# GOAL:
Retype the entries exactly as they appear, from the first line of the entries through the line that contains "Dot at: (210, 359)", including that line.

■ ■ ■ ■ ■

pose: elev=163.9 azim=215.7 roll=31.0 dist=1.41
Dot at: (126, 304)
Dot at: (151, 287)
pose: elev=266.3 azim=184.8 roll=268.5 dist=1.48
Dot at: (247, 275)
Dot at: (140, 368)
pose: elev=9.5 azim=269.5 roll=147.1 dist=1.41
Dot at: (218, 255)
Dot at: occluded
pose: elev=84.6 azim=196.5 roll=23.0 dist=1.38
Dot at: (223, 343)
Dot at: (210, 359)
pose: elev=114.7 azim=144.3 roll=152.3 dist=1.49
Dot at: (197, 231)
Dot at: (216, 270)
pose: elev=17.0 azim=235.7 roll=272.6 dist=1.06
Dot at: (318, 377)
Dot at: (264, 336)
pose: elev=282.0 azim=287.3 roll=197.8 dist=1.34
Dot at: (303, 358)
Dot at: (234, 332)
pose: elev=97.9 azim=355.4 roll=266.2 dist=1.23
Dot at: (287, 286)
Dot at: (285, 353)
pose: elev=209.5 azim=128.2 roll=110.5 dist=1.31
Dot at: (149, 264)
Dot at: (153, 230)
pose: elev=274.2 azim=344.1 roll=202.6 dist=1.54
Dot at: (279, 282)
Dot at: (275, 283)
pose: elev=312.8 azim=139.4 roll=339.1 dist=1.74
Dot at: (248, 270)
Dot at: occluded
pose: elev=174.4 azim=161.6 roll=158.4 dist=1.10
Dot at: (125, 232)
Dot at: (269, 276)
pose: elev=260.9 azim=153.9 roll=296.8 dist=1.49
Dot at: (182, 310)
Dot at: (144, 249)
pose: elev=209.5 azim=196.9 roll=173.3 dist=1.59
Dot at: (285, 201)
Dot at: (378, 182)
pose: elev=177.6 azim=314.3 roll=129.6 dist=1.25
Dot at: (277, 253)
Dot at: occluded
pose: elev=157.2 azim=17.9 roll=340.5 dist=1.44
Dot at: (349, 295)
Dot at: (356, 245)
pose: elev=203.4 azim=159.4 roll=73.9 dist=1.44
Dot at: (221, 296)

■ ■ ■ ■ ■

# PROBLEM SOLUTION:
pose: elev=163.9 azim=215.7 roll=31.0 dist=1.41
Dot at: (126, 304)
Dot at: (151, 287)
pose: elev=266.3 azim=184.8 roll=268.5 dist=1.48
Dot at: (247, 275)
Dot at: (140, 368)
pose: elev=9.5 azim=269.5 roll=147.1 dist=1.41
Dot at: (218, 255)
Dot at: occluded
pose: elev=84.6 azim=196.5 roll=23.0 dist=1.38
Dot at: (223, 343)
Dot at: (210, 359)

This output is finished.